A pin is no more than a removable peg, and I have never really seen the point. The only danger with draw-bore pegging is that you gamble a bit too much on the offset of the two holes, and either the peg jams and refuses to budge (or snaps) or the tenon breaks along the grain from the peg-hole. It doesn't take any time at all to work out the correct off-set just from trial and error......on 150x150 stuff I would reckon on about 3 to 4 mm, I suppose.

Incidentally, the drills to use for this job are either a brace & bit (if you fancy a bit of a sweaty work-out) or a spade bit.......not a Forstner or an orthodox wood-drill. This is because the first two have a nice point in the middle, which marks the position of the hole on the tenon (ie drill the hole in the post first, and into the mortice. Offer up the tenon, spin the drill in the hole just to mark the tenon, withdraw the tenon and drill 3 or 4 mm closer to the shoulder than the point you just marked). 

The skill and guesswork is to drill all the way through the post from the one side, so that the two holes line up......and here again, with either a spade bit or a brace&bit, you drill just until the tip breaks through on the far side, then go to the other side and drill in from there (to keep the hole edges nice and clean). I saw my pegs off roughly 10mm proud.

Mike


----------



## Dibs-h (24 Sep 2009)

Mike Garnham":2c6o6u66 said:


> I wouldn't make too big a deal of the pegs. They were seldom properly round, and seldom perfectly parallel along the long axis. I make them with the bandsaw initially to cut square sections, then use a deep-set box plane to roughly take off the edges until they are sort-of octagonal. You will need a bench hook for this.
> 
> A final clean up with a finer set box plane, and a quick flick around the ends to give a bit of a taper, then whack them in. Make them a couple of inches overlength, drive them too far and cut off the taper, but don't cut either side off flush. You could perfectly well make them with a draw-knife, or a spokeshave.........but, I repeat, they don't need to be very round, and you don't need to play with too much. Aim for a peg-a-minute.
> 
> ...



Cheers Mike.

It wasn't a case of getting hung up - just never done one before and it's always good to be aware of the fuller picture. :shock: 

Wickes sell a hardwood dowel - 18mmm x 2.4m, which I suspect would be upto the job. Perhaps I'm just being a lazy so and so - but may well have an experiment.

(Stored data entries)
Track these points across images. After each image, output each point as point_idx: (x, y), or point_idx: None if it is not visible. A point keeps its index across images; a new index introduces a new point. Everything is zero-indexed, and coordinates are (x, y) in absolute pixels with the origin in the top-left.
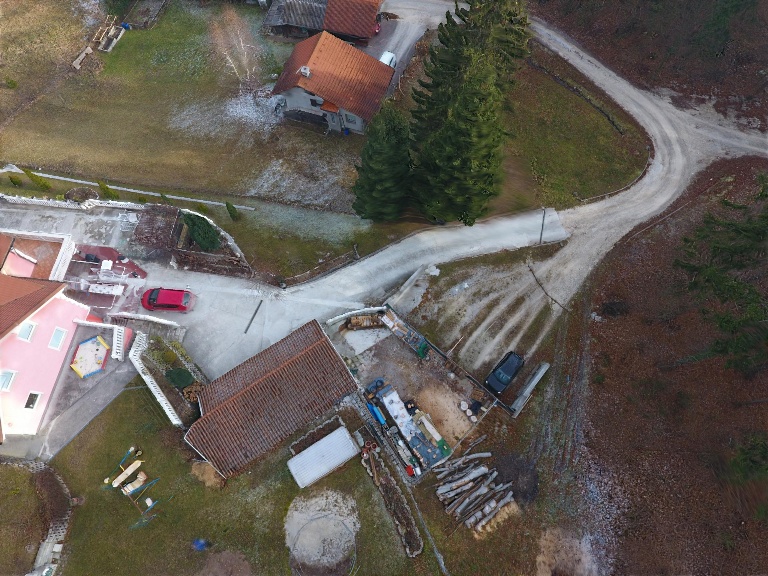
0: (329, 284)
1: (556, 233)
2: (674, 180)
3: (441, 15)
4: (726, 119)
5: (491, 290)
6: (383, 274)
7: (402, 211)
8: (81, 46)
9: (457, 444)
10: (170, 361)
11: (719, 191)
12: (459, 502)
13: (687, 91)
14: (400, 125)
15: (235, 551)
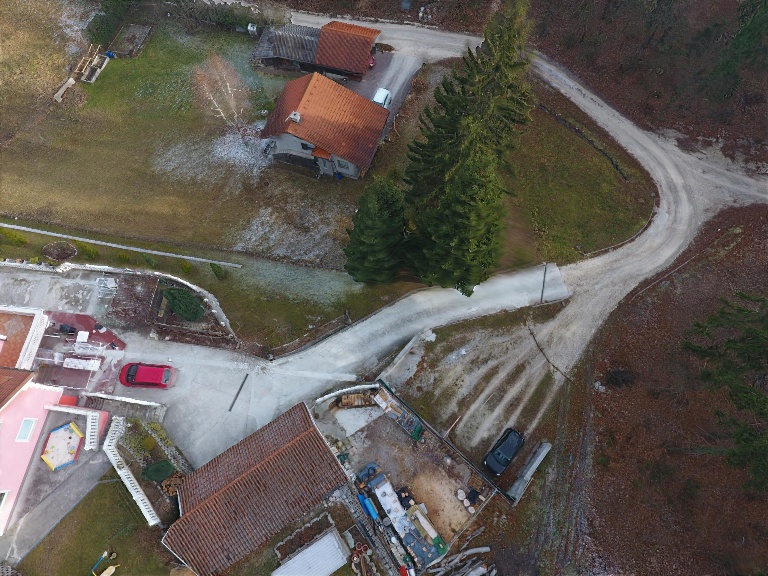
0: (319, 354)
1: (558, 291)
2: (680, 231)
3: (438, 47)
4: (734, 164)
5: (490, 357)
6: (376, 340)
7: (396, 272)
8: (63, 76)
9: (454, 539)
10: (148, 448)
11: (727, 244)
12: None
13: (693, 133)
14: (393, 198)
15: None
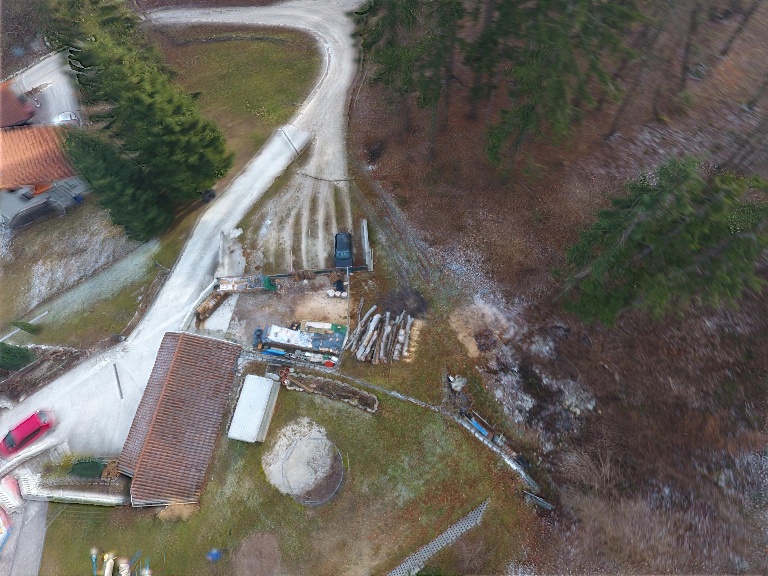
0: (161, 307)
1: (303, 139)
2: (352, 46)
3: None
4: None
5: (290, 210)
6: (200, 265)
7: (173, 210)
8: None
9: (348, 320)
10: None
11: None
12: (378, 350)
13: None
14: (94, 134)
15: (250, 538)
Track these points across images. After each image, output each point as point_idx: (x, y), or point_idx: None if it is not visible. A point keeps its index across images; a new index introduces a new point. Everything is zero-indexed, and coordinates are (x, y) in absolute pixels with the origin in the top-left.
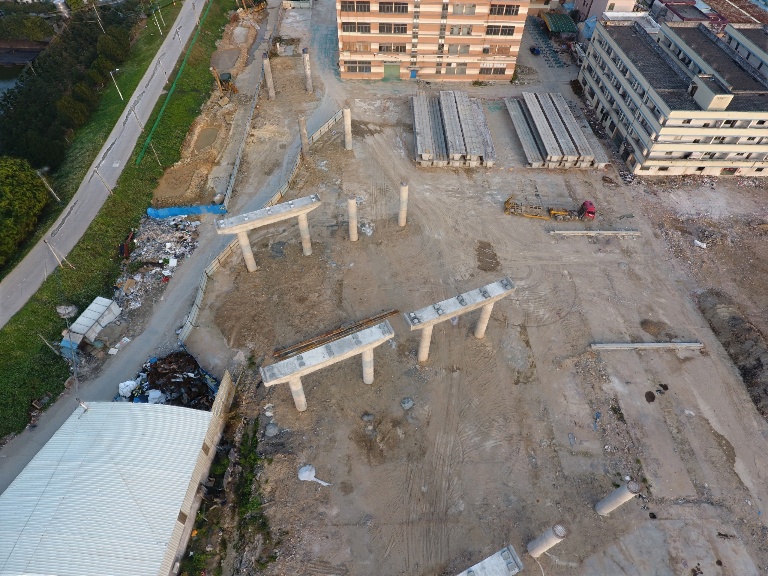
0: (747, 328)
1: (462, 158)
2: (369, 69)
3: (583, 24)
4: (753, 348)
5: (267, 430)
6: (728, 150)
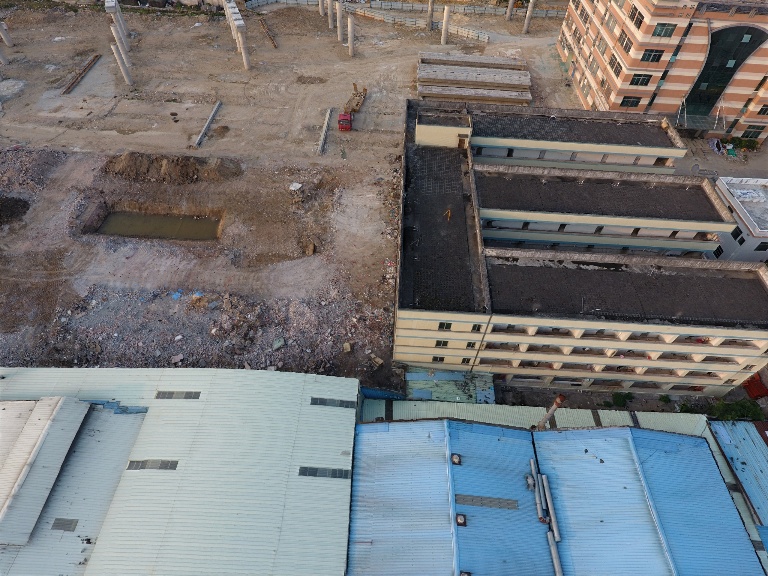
0: (190, 159)
1: None
2: None
3: None
4: None
5: (223, 17)
6: None
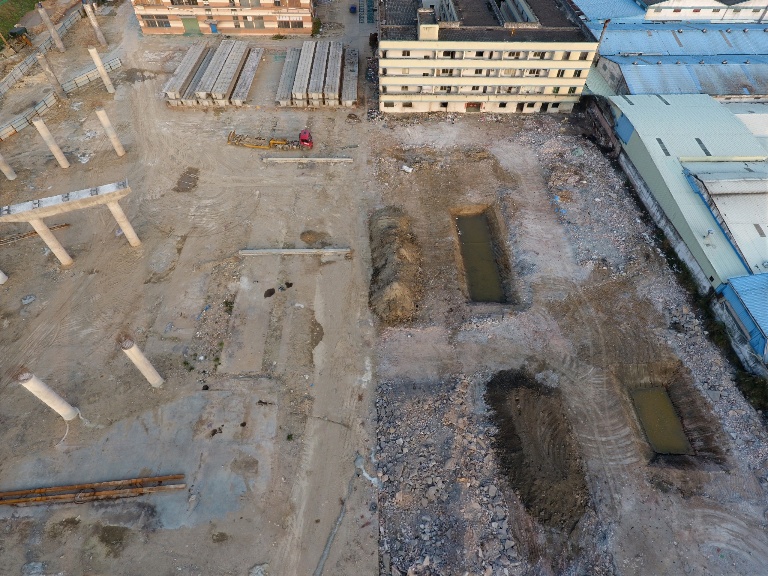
0: (392, 234)
1: (210, 97)
2: (168, 24)
3: None
4: (387, 250)
5: None
6: (456, 83)
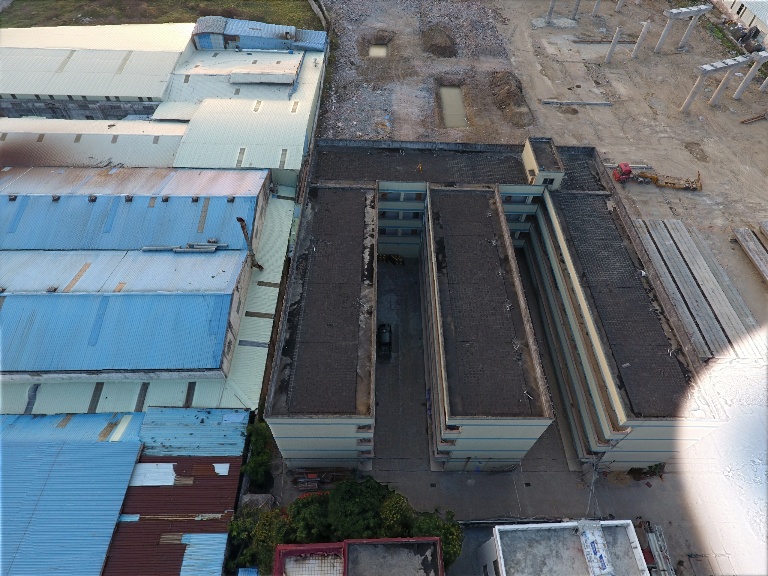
0: None
1: None
2: None
3: None
4: None
5: None
6: None
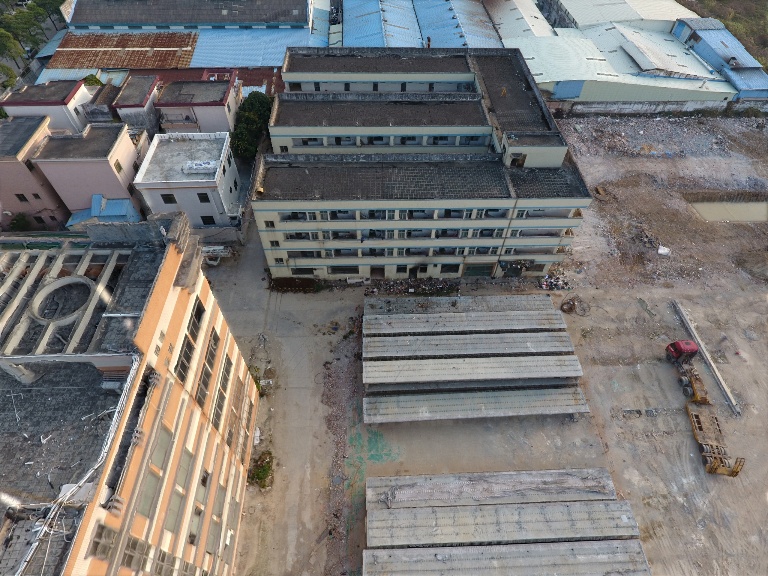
0: None
1: None
2: None
3: (92, 221)
4: None
5: None
6: None
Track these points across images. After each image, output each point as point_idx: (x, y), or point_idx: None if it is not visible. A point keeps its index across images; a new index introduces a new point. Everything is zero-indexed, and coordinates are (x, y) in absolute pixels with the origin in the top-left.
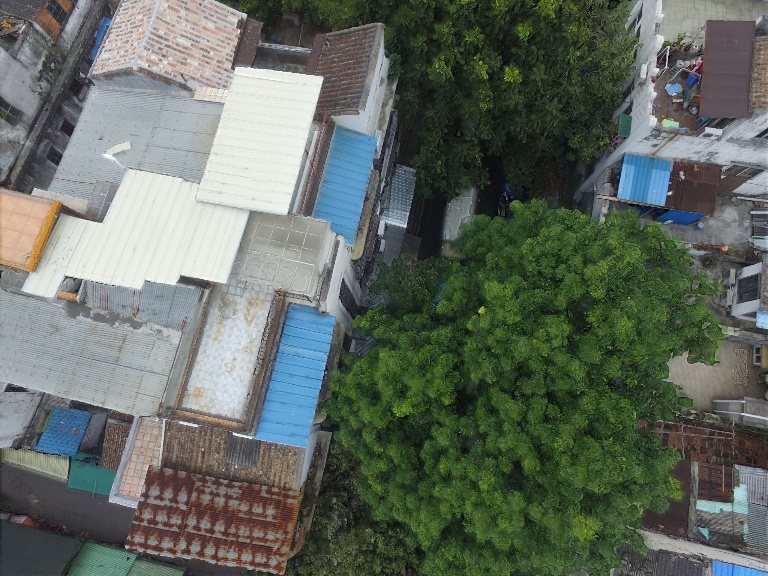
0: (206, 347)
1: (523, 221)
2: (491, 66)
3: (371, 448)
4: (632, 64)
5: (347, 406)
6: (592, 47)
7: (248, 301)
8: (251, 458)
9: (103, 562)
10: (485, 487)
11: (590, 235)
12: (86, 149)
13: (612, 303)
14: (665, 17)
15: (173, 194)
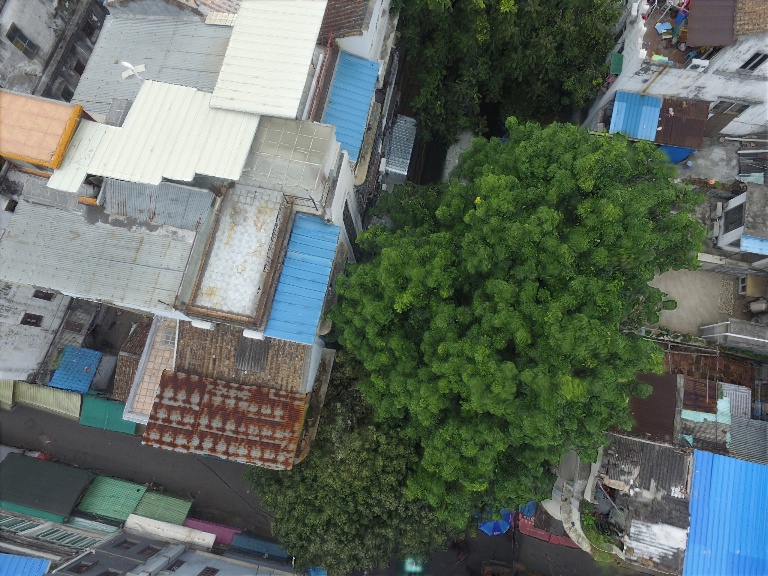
0: (218, 251)
1: (517, 135)
2: None
3: (374, 347)
4: None
5: (351, 308)
6: None
7: (258, 209)
8: (260, 363)
9: (114, 493)
10: (480, 358)
11: (580, 138)
12: (102, 72)
13: (600, 199)
14: None
15: (188, 102)
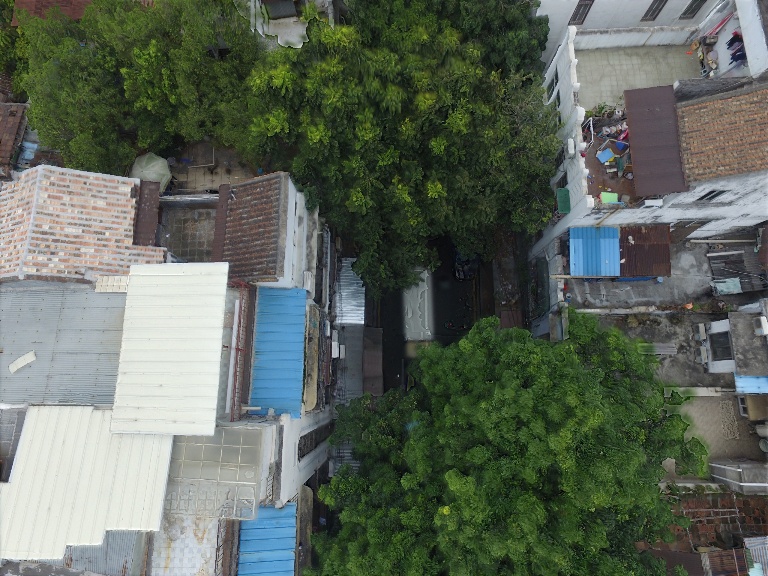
0: None
1: (475, 364)
2: (412, 185)
3: None
4: (558, 130)
5: None
6: (514, 129)
7: None
8: None
9: None
10: None
11: (547, 386)
12: None
13: (585, 460)
14: (582, 79)
15: (84, 428)
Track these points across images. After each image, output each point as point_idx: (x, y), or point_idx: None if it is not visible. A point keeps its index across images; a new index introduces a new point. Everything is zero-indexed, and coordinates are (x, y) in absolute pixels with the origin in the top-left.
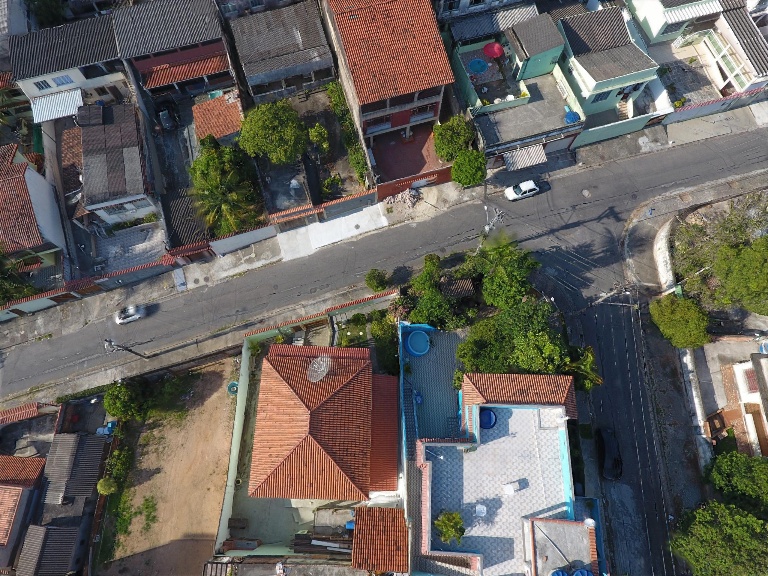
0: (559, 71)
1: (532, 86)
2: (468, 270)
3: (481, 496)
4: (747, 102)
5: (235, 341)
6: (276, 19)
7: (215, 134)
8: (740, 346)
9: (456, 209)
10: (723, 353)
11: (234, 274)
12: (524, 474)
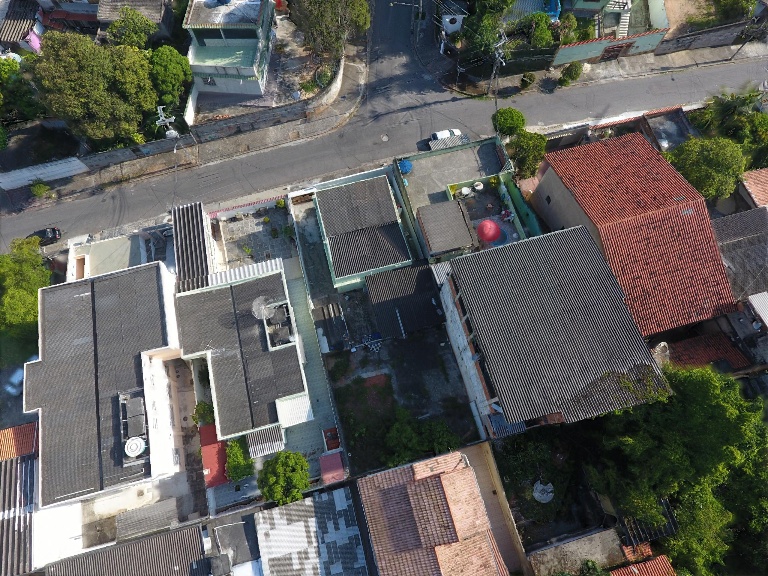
0: None
1: None
2: None
3: None
4: None
5: (668, 61)
6: (762, 278)
7: (767, 174)
8: None
9: None
10: None
11: (686, 106)
12: None
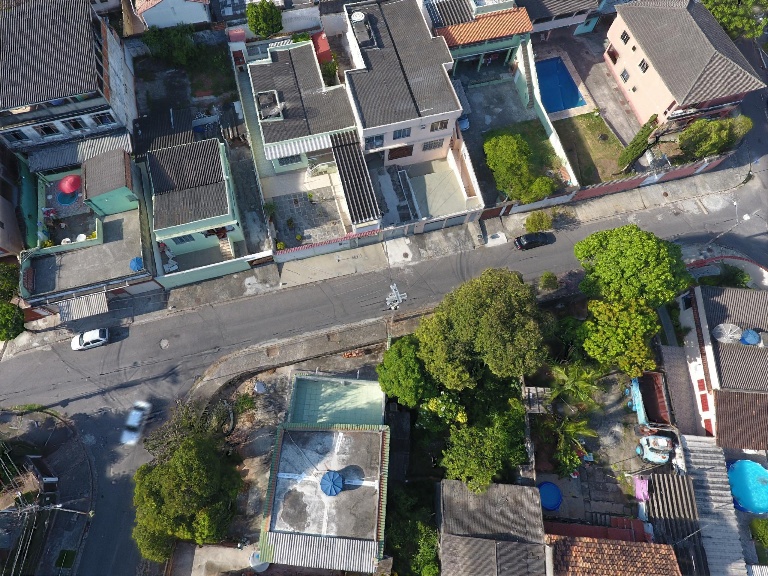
0: (138, 210)
1: (117, 222)
2: None
3: None
4: (378, 239)
5: None
6: None
7: None
8: (235, 552)
9: (22, 356)
10: (213, 560)
11: None
12: None
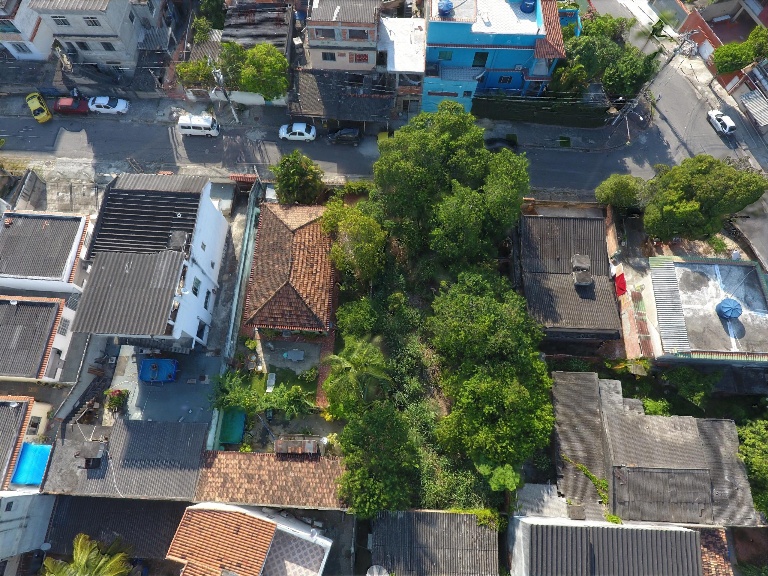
0: None
1: None
2: (633, 53)
3: (478, 3)
4: None
5: None
6: None
7: None
8: None
9: (687, 82)
10: None
11: None
12: (494, 25)
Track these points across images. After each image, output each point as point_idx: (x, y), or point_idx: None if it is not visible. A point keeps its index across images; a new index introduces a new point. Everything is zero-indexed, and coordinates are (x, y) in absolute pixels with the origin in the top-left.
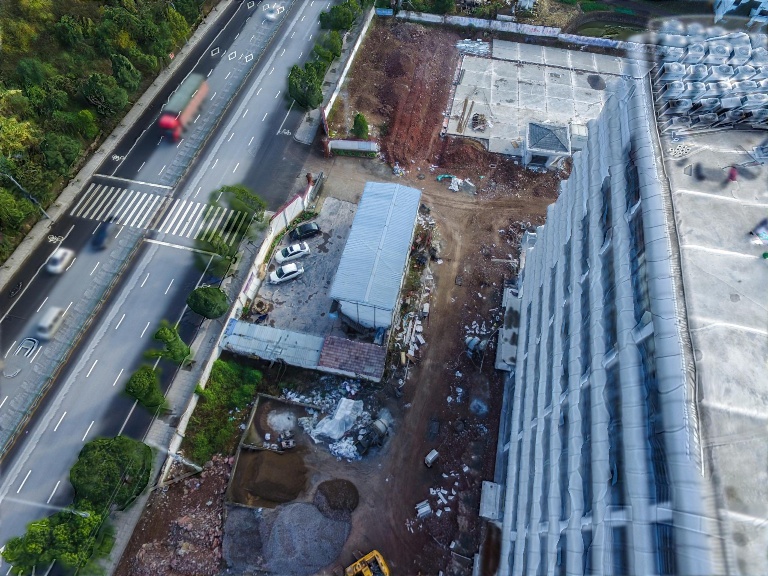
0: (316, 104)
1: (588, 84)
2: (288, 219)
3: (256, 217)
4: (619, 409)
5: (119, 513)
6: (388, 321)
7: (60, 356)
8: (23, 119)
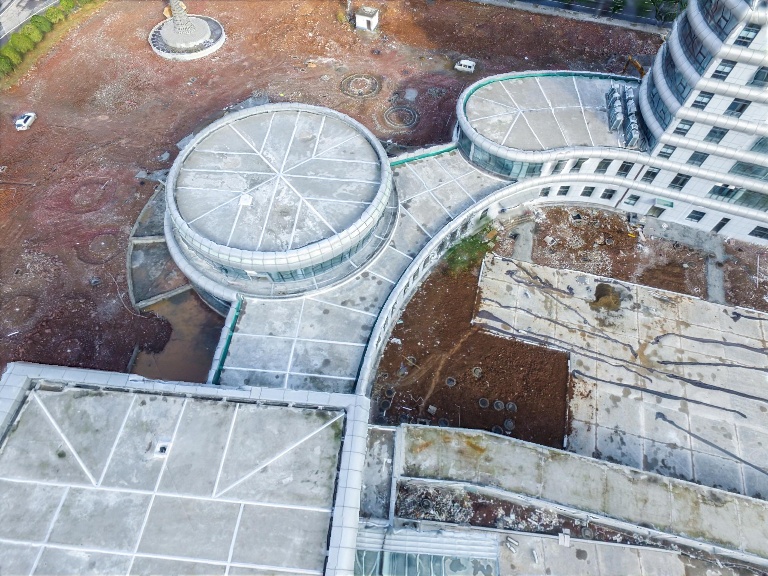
0: None
1: None
2: None
3: None
4: None
5: (648, 25)
6: None
7: None
8: None
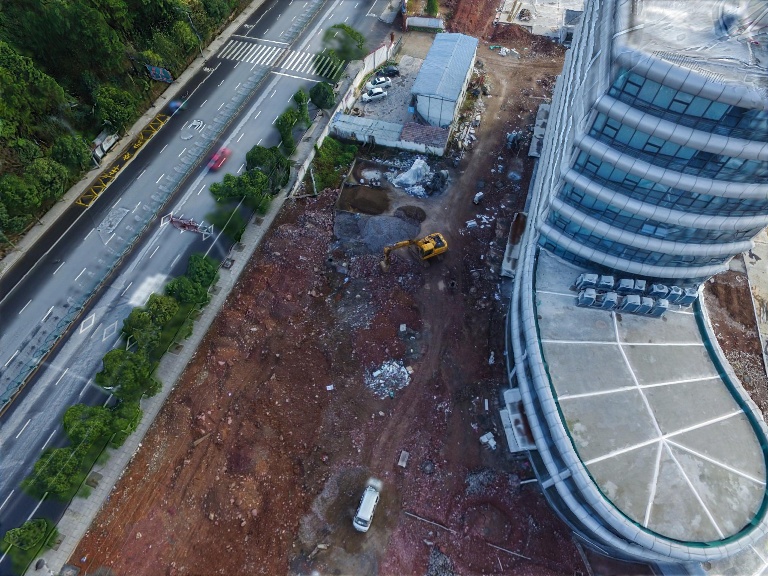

* [WHAT THE EXERCISE ASKS] Reproduce verbatim the portion of the pegging thread from "Wickes sell a" up to and including "have an experiment.".

* [PROBLEM SOLUTION]
Wickes sell a hardwood dowel - 18mmm x 2.4m, which I suspect would be upto the job. Perhaps I'm just being a lazy so and so - but may well have an experiment.